Work item :: Please copy, exactly as they appear below, the lines from the one containing "Арт: 020/251116" through the one containing "Hulp van experts nodig?".

Source data below:

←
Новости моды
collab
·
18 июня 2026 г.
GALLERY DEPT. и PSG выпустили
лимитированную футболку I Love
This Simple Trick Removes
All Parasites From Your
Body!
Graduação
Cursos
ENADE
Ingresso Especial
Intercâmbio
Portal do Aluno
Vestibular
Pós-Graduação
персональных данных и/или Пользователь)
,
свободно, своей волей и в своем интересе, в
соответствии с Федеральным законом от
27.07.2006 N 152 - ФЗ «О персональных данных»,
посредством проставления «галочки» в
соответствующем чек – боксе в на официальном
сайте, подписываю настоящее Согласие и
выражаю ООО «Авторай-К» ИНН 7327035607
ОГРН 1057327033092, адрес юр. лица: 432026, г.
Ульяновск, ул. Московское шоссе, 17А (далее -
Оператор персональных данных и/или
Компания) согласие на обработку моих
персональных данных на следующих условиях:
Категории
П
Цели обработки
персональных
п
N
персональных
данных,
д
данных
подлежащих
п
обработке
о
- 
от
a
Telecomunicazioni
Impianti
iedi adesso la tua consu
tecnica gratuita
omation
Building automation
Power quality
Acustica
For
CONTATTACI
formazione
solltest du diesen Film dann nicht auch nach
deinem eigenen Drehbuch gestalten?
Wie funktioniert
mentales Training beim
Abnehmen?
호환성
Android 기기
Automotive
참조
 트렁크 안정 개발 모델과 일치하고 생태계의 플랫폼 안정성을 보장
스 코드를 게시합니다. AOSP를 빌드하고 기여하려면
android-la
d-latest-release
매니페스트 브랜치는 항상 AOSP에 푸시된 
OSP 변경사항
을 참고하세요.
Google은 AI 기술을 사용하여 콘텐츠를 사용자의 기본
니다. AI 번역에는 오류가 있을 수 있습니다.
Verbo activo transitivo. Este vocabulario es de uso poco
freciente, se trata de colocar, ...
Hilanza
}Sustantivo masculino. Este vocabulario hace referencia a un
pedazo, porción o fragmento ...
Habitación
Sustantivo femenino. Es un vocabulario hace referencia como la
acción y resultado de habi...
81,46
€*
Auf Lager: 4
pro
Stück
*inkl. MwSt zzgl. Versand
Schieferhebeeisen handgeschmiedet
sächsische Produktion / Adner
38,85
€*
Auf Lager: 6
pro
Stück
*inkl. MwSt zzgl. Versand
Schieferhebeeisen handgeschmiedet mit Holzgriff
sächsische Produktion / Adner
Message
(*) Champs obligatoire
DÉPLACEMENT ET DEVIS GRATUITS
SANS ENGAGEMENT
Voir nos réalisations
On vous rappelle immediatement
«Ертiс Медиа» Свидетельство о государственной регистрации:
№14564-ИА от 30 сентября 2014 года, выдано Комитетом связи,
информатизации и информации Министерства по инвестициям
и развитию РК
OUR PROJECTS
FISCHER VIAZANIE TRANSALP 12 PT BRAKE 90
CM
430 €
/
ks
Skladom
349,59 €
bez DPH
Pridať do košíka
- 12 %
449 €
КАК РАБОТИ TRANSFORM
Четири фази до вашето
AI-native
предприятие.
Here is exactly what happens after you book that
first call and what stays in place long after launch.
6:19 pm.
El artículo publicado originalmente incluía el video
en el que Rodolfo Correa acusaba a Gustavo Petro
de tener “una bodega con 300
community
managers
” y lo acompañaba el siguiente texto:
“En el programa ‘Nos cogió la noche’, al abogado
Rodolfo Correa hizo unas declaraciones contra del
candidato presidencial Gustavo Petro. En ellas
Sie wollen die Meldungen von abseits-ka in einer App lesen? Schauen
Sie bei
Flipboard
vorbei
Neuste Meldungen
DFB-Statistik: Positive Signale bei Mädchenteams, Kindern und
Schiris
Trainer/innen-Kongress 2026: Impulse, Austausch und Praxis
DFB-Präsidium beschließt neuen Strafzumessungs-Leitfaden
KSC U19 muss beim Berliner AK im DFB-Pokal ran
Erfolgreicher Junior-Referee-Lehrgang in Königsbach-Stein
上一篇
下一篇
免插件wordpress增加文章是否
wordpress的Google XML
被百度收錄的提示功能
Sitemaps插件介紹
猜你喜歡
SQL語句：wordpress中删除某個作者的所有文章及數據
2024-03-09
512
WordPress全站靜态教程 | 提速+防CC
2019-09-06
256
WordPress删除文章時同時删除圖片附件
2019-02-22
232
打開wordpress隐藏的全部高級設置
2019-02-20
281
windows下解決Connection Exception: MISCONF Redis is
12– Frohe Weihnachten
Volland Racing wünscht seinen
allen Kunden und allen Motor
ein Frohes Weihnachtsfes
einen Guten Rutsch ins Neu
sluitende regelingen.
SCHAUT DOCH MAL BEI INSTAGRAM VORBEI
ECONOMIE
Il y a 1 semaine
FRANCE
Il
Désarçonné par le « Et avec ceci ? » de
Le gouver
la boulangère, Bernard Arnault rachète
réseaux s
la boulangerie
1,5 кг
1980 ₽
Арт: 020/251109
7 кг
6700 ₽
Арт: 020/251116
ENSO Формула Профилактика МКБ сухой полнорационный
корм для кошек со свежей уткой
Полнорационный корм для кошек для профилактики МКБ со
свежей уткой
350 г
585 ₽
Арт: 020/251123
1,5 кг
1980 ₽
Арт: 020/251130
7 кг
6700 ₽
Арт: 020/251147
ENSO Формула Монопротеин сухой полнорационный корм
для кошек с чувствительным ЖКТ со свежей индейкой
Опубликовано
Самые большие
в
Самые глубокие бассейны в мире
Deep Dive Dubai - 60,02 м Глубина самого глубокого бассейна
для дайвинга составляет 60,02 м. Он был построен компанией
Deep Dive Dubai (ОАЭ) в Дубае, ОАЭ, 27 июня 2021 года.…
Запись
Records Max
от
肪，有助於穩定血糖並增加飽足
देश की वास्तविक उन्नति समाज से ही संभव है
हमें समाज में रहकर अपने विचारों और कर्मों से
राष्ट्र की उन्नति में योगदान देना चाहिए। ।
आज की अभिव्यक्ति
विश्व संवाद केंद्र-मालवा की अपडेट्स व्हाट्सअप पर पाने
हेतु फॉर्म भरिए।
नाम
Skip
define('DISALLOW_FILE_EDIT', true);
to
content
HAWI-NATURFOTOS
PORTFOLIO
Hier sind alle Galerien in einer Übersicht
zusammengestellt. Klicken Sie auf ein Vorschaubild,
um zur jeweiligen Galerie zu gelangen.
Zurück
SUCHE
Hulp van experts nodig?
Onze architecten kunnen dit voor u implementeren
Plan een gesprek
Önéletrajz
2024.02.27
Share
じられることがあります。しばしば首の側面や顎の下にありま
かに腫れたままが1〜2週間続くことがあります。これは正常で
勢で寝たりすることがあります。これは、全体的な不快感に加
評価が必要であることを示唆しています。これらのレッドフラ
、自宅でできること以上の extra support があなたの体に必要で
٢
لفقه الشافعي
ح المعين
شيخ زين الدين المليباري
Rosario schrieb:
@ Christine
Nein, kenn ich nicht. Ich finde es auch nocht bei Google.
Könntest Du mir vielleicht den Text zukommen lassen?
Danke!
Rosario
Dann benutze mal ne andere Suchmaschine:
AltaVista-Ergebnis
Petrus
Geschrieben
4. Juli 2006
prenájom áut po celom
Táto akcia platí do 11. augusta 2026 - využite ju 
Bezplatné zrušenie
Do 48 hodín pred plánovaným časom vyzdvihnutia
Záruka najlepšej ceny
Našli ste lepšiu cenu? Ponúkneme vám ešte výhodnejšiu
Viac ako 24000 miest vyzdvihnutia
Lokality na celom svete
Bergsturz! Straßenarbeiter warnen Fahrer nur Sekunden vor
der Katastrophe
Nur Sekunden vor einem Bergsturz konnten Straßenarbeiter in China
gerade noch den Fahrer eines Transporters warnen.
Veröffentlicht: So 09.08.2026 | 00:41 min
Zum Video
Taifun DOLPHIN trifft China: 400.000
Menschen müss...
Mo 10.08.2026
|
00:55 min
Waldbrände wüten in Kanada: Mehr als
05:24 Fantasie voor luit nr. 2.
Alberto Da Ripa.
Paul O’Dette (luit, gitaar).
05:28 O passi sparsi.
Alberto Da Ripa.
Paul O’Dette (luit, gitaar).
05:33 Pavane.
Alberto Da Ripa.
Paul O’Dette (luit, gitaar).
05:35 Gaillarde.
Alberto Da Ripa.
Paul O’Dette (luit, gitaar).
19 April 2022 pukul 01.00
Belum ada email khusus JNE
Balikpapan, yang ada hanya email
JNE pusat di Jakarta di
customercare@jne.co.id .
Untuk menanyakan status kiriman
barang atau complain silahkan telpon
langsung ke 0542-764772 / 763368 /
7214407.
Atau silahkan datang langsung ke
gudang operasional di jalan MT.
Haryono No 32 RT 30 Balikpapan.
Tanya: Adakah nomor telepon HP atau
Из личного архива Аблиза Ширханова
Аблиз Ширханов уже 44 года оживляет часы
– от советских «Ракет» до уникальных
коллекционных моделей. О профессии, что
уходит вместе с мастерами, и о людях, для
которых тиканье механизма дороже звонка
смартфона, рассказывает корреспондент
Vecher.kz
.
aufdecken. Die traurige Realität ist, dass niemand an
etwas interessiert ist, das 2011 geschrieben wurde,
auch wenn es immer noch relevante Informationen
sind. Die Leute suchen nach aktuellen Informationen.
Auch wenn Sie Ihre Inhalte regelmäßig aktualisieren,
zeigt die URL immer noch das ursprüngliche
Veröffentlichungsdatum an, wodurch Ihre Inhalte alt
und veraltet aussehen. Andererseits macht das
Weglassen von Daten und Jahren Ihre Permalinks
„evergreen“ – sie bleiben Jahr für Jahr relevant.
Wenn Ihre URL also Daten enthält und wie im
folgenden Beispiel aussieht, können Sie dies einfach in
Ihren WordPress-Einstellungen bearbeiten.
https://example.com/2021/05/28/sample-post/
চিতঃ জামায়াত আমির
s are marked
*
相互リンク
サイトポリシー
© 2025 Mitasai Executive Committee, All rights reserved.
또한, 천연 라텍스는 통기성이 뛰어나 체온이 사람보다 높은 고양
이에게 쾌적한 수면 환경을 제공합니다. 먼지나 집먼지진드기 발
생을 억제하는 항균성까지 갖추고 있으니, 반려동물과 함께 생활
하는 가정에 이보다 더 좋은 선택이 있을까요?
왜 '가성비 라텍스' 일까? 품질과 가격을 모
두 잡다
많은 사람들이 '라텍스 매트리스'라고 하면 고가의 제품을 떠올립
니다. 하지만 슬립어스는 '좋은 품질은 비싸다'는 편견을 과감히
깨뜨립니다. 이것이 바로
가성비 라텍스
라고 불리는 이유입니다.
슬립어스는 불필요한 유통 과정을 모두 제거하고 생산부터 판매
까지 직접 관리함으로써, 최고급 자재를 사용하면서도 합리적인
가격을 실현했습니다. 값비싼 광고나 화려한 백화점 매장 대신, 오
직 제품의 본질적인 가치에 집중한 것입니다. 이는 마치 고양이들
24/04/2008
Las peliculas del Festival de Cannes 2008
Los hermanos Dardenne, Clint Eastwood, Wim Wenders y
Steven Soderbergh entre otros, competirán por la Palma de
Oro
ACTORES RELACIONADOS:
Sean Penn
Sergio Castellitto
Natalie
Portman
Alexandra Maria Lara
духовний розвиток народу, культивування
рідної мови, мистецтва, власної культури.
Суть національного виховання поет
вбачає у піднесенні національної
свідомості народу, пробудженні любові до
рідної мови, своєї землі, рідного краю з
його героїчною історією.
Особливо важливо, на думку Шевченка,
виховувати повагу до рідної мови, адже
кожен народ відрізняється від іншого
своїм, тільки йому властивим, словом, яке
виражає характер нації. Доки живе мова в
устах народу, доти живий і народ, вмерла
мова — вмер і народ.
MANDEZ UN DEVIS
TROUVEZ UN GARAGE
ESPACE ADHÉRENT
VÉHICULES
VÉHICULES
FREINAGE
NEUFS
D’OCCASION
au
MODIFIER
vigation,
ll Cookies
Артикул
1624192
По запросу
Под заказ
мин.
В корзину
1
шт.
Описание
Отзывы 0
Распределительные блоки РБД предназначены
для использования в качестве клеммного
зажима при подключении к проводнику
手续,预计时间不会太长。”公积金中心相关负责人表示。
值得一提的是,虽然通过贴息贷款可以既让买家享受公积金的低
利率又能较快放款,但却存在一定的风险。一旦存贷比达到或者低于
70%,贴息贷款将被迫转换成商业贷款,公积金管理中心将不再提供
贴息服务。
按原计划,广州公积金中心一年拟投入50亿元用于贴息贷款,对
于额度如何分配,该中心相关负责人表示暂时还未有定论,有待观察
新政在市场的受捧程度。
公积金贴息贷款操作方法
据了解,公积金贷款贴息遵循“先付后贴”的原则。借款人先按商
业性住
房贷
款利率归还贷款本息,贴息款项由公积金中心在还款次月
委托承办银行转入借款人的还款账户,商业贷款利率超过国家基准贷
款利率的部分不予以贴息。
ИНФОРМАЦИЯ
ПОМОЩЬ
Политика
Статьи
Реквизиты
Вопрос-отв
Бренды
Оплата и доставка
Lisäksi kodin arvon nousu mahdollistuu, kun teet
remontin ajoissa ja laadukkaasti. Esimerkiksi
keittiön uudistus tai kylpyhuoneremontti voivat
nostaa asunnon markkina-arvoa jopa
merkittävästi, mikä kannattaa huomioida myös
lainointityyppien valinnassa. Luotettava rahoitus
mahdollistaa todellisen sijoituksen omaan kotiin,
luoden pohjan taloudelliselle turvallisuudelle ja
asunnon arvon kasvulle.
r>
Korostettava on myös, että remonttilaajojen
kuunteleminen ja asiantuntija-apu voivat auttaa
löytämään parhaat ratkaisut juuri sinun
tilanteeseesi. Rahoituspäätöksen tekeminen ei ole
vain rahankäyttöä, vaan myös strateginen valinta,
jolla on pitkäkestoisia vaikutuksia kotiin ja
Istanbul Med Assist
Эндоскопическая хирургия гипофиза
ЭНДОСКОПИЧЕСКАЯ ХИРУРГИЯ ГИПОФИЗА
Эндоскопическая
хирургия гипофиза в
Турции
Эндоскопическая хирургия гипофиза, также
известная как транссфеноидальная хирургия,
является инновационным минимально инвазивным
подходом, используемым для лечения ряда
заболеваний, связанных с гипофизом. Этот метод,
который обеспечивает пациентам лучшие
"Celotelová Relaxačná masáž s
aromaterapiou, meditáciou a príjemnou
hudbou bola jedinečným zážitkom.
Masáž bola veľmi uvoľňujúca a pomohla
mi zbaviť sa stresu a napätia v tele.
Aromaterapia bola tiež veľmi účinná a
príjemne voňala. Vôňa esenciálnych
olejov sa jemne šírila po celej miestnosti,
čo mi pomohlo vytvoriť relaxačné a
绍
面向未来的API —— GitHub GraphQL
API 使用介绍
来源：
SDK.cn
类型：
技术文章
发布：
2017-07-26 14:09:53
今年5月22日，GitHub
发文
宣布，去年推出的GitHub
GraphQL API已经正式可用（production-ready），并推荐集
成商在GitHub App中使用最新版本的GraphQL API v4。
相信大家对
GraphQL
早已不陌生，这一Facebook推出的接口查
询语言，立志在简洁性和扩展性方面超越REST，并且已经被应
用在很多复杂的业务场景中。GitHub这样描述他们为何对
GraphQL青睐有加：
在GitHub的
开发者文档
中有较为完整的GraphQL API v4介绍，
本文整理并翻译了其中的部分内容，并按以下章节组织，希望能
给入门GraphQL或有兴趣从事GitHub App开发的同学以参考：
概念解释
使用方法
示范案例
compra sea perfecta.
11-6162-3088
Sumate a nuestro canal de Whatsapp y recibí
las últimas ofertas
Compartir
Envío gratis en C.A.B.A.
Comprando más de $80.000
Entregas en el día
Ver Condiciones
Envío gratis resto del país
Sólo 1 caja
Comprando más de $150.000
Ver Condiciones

End of Source data.

Response area ::
Арт: 020/251116
ENSO Формула Профилактика МКБ сухой полнорационный
корм для кошек со свежей уткой
Полнорационный корм для кошек для профилактики МКБ со
свежей уткой
350 г
585 ₽
Арт: 020/251123
1,5 кг
1980 ₽
Арт: 020/251130
7 кг
6700 ₽
Арт: 020/251147
ENSO Формула Монопротеин сухой полнорационный корм
для кошек с чувствительным ЖКТ со свежей индейкой
Опубликовано
Самые большие
в
Самые глубокие бассейны в мире
Deep Dive Dubai - 60,02 м Глубина самого глубокого бассейна
для дайвинга составляет 60,02 м. Он был построен компанией
Deep Dive Dubai (ОАЭ) в Дубае, ОАЭ, 27 июня 2021 года.…
Запись
Records Max
от
肪，有助於穩定血糖並增加飽足
देश की वास्तविक उन्नति समाज से ही संभव है
हमें समाज में रहकर अपने विचारों और कर्मों से
राष्ट्र की उन्नति में योगदान देना चाहिए। ।
आज की अभिव्यक्ति
विश्व संवाद केंद्र-मालवा की अपडेट्स व्हाट्सअप पर पाने
हेतु फॉर्म भरिए।
नाम
Skip
define('DISALLOW_FILE_EDIT', true);
to
content
HAWI-NATURFOTOS
PORTFOLIO
Hier sind alle Galerien in einer Übersicht
zusammengestellt. Klicken Sie auf ein Vorschaubild,
um zur jeweiligen Galerie zu gelangen.
Zurück
SUCHE
Hulp van experts nodig?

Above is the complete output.